Under the supervision of doctors in a hospital, the patient would begin to develop a 40.5C fever, combined with the widespread release of inflammatory molecules – putting the rest of the immune system on red alert. Where the tumour was once able to lurk under the radar, it should now become a prime target for an intense attack from the immune cells, led by the programmed dendritic cells. “Dengue fever crashes and regroups the immune system, so that it is reset to kill tumour cells,” says Bruce Lyday at PrimeVax.

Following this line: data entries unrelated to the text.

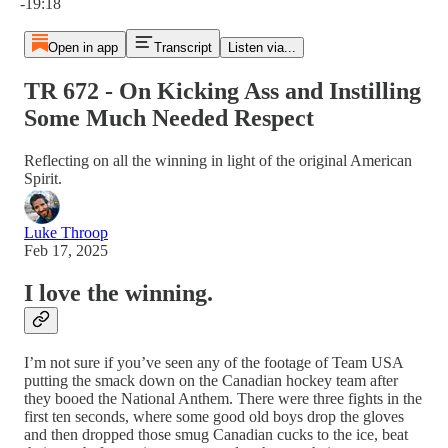
-19:18
Open in app
Transcript
Listen via...
TR 672 - On Kicking Ass and Instilling
Some Much Needed Respect
Reflecting on all the winning in light of the original American
Spirit.
Luke Throop
Feb 17, 2025
I love the winning.
I’m not sure if you’ve seen any of the footage of Team USA
putting the smack down on the Canadian hockey team after
they booed the National Anthem. There were three fights in the
first ten seconds, where some good old boys drop the gloves
and then dropped those smug Canadian cucks to the ice, beat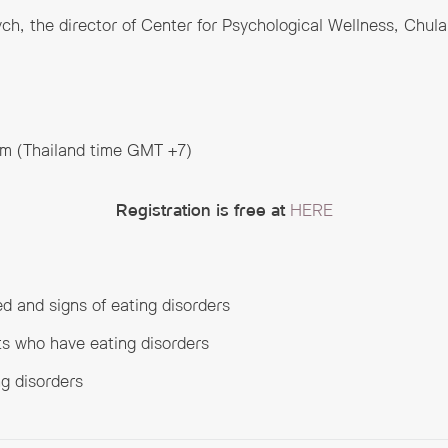
ch, the director of Center for Psychological Wellness, Chula
pm (Thailand time GMT +7)
Registration is free at
HERE
d and signs of eating disorders
ts who have eating disorders
ng disorders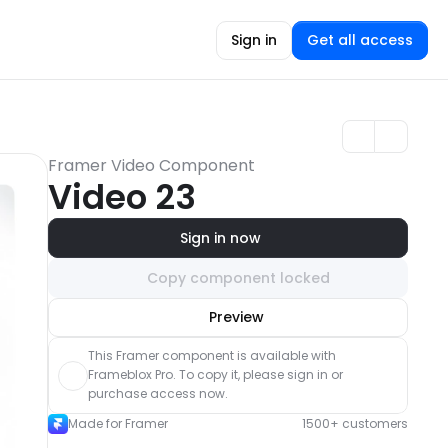
Sign in
Get all access
Framer Video Component
Video 23
Sign in now
Copy component locked
Unlock component
Preview
with Pro access
This Framer component is available with 
Frameblox Pro. To copy it, please sign in or 
purchase access now.
Made for Framer
1500+ customers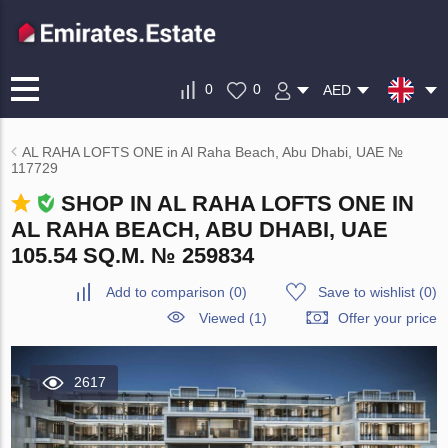
0
0
AED
AL RAHA LOFTS ONE in Al Raha Beach, Abu Dhabi, UAE №
117729
SHOP IN AL RAHA LOFTS ONE IN
AL RAHA BEACH, ABU DHABI, UAE
105.54 SQ.M. № 259834
Add to comparison
(
0
)
Save to wishlist
(
0
)
Viewed (1)
Offer your price
2617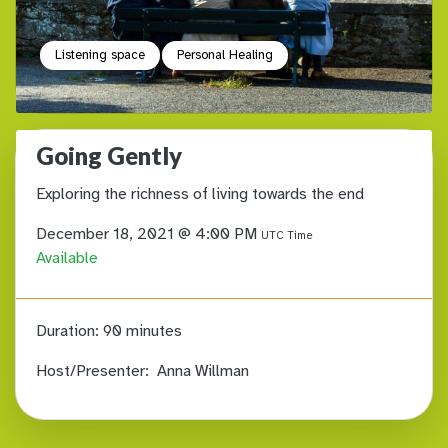
Listening space
Personal Healing
Going Gently
Exploring the richness of living towards the end
December 18, 2021 @ 4:00 PM
UTC Time
Available
Duration:
90 minutes
Host/Presenter:
Anna Willman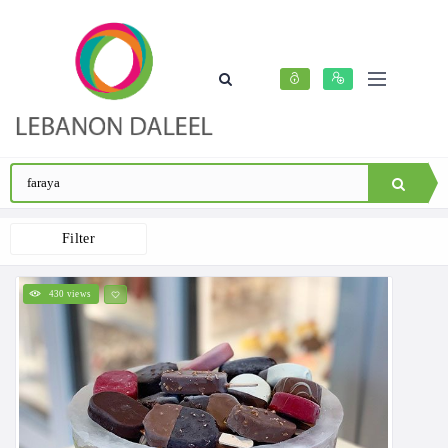
Filter
430 views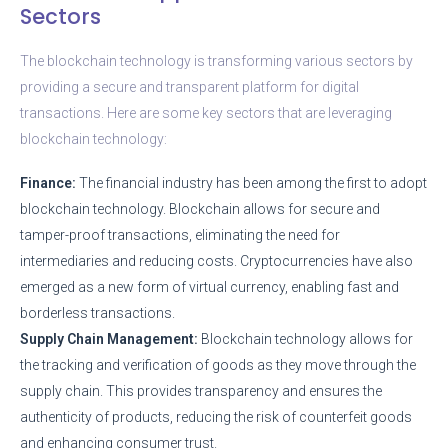
Sectors
The blockchain technology is transforming various sectors by
providing a secure and transparent platform for digital
transactions. Here are some key sectors that are leveraging
blockchain technology:
Finance:
The financial industry has been among the first to adopt
blockchain technology. Blockchain allows for secure and
tamper-proof transactions, eliminating the need for
intermediaries and reducing costs. Cryptocurrencies have also
emerged as a new form of virtual currency, enabling fast and
borderless transactions.
Supply Chain Management:
Blockchain technology allows for
the tracking and verification of goods as they move through the
supply chain. This provides transparency and ensures the
authenticity of products, reducing the risk of counterfeit goods
and enhancing consumer trust.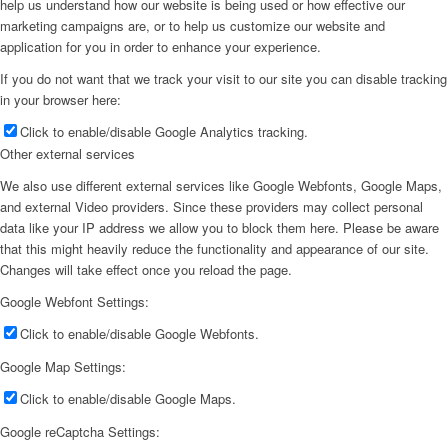
help us understand how our website is being used or how effective our
marketing campaigns are, or to help us customize our website and
application for you in order to enhance your experience.
If you do not want that we track your visit to our site you can disable tracking
in your browser here:
Click to enable/disable Google Analytics tracking.
Other external services
We also use different external services like Google Webfonts, Google Maps,
and external Video providers. Since these providers may collect personal
data like your IP address we allow you to block them here. Please be aware
that this might heavily reduce the functionality and appearance of our site.
Changes will take effect once you reload the page.
Google Webfont Settings:
Click to enable/disable Google Webfonts.
Google Map Settings:
Click to enable/disable Google Maps.
Google reCaptcha Settings: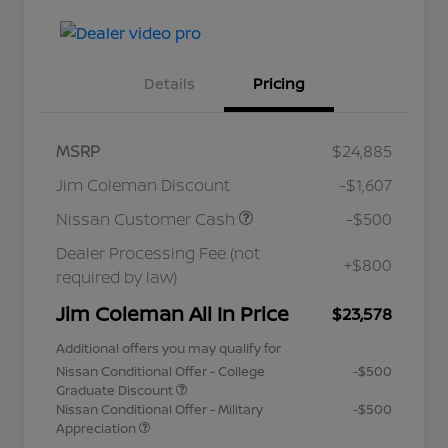
Details
Pricing
MSRP
$24,885
Jim Coleman Discount
-$1,607
Nissan Customer Cash
-$500
Dealer Processing Fee (not
+$800
required by law)
Jim Coleman All In Price
$23,578
Additional offers you may qualify for
Nissan Conditional Offer - College
-$500
Graduate Discount
Nissan Conditional Offer - Military
-$500
Appreciation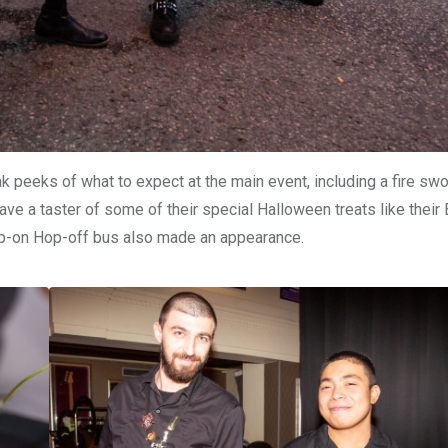
eeks of what to expect at the main event, including a fire swor
ve a taster of some of their special Halloween treats like their
op-on Hop-off bus also made an appearance.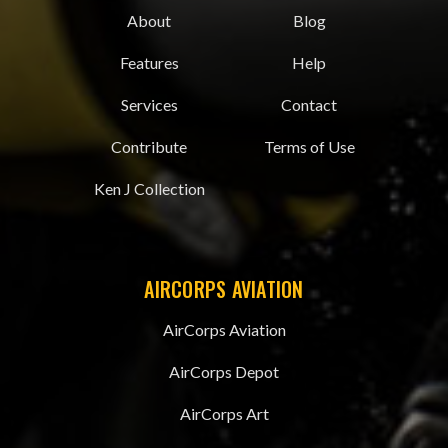
About
Blog
Features
Help
Services
Contact
Contribute
Terms of Use
Ken J Collection
AIRCORPS AVIATION
AirCorps Aviation
AirCorps Depot
AirCorps Art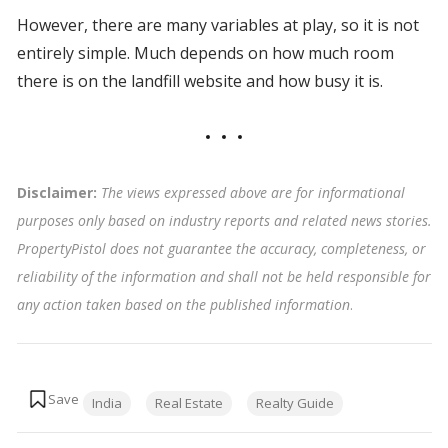
However, there are many variables at play, so it is not
entirely simple. Much depends on how much room
there is on the landfill website and how busy it is.
Disclaimer:
The views expressed above are for informational
purposes only based on industry reports and related news stories.
PropertyPistol does not guarantee the accuracy, completeness, or
reliability of the information and shall not be held responsible for
any action taken based on the published information
.
Tags:
India
Real Estate
Realty Guide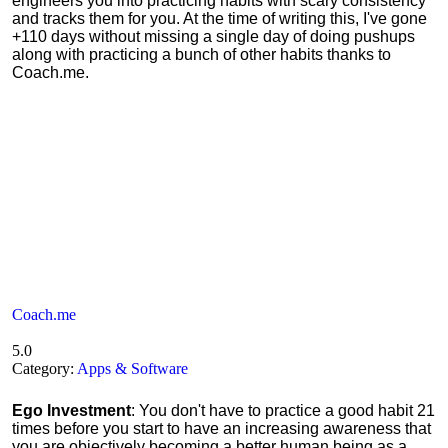
engineers you into practicing habits with scary consistency
and tracks them for you. At the time of writing this, I've gone
+110 days without missing a single day of doing pushups
along with practicing a bunch of other habits thanks to
Coach.me.
Coach.me
5.0
Category:
Apps & Software
Ego Investment
: You don't have to practice a good habit 21
times before you start to have an increasing awareness that
you are objectively becoming a better human being as a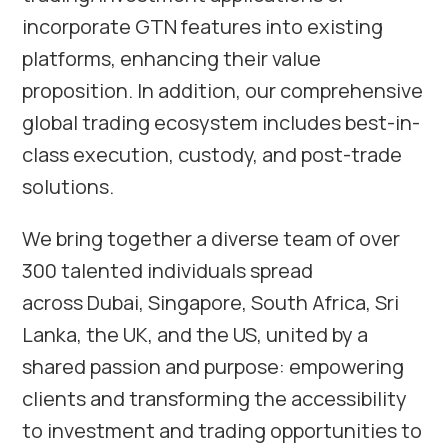
incorporate GTN features into existing
platforms, enhancing their value
proposition. In addition, our comprehensive
global trading ecosystem includes best-in-
class execution, custody, and post-trade
solutions.
We bring together a diverse team of over
300 talented individuals spread
across Dubai, Singapore, South Africa, Sri
Lanka, the UK, and the US, united by a
shared passion and purpose: empowering
clients and transforming the accessibility
to investment and trading opportunities to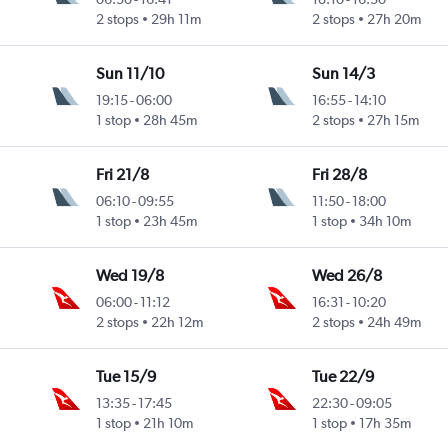
2 stops
29h 11m
2 stops
27h 20m
Sun 11/10
Sun 14/3
19:15
-
06:00
16:55
-
14:10
1 stop
28h 45m
2 stops
27h 15m
Fri 21/8
Fri 28/8
06:10
-
09:55
11:50
-
18:00
1 stop
23h 45m
1 stop
34h 10m
Wed 19/8
Wed 26/8
06:00
-
11:12
16:31
-
10:20
2 stops
22h 12m
2 stops
24h 49m
Tue 15/9
Tue 22/9
13:35
-
17:45
22:30
-
09:05
1 stop
21h 10m
1 stop
17h 35m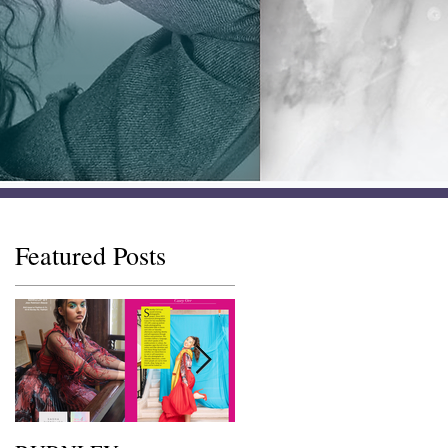
Featured Posts
s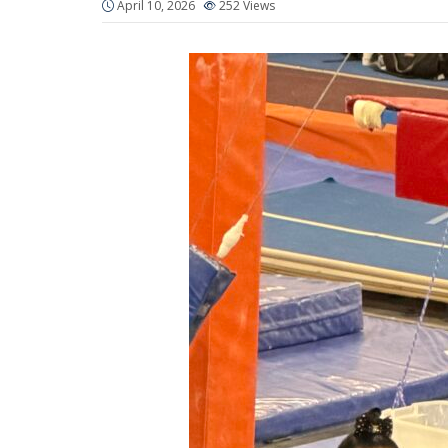
April 10, 2026
252
Views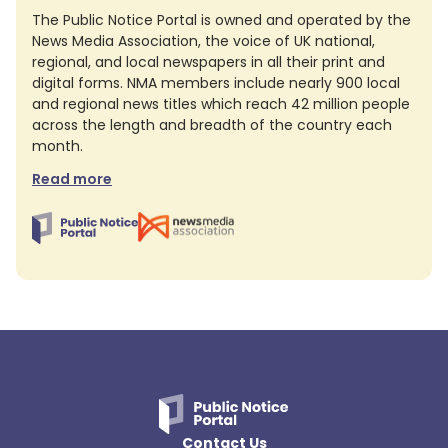
The Public Notice Portal is owned and operated by the
News Media Association, the voice of UK national,
regional, and local newspapers in all their print and
digital forms. NMA members include nearly 900 local
and regional news titles which reach 42 million people
across the length and breadth of the country each
month.
Read more
Contact Us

Infecting vulnerable patients with a tropical illness may sound foolhardy, but dengue fever is less likely to kill the average adult than the common cold – making it the safest choice of infection. Importantly, once the fever has subsided, the programmed immune cells will remain on the lookout for the tumour, should it reappear. “Cancer is a moving target. Most therapies attack from just one side – but we’re trying to put it in a lose-lose situation, now and in the future,” says Lyday.
No one could fault the ambition behind this kind of therapy. “Our mission is to replicate spontaneous remission in as standardised way as possible,” says Lyday’s colleague Tony Chen. Even so, they are keen to emphasise that their idea is still at a very early stage of development – and they cannot know how it will play out until they begin a clinical trial. The first tests, they hope, will begin with advanced melanoma patients, perhaps by the end of the year.
Clearly, caution is necessary. As Irvine points out: “Spontaneous remission is a little clue in a big complicated jigsaw.” But if – and that is a massive if – they succeed, the implications would be staggering. A rapid, relatively painless recovery from cancer is now considered a miracle. The dream is that it might just become the norm.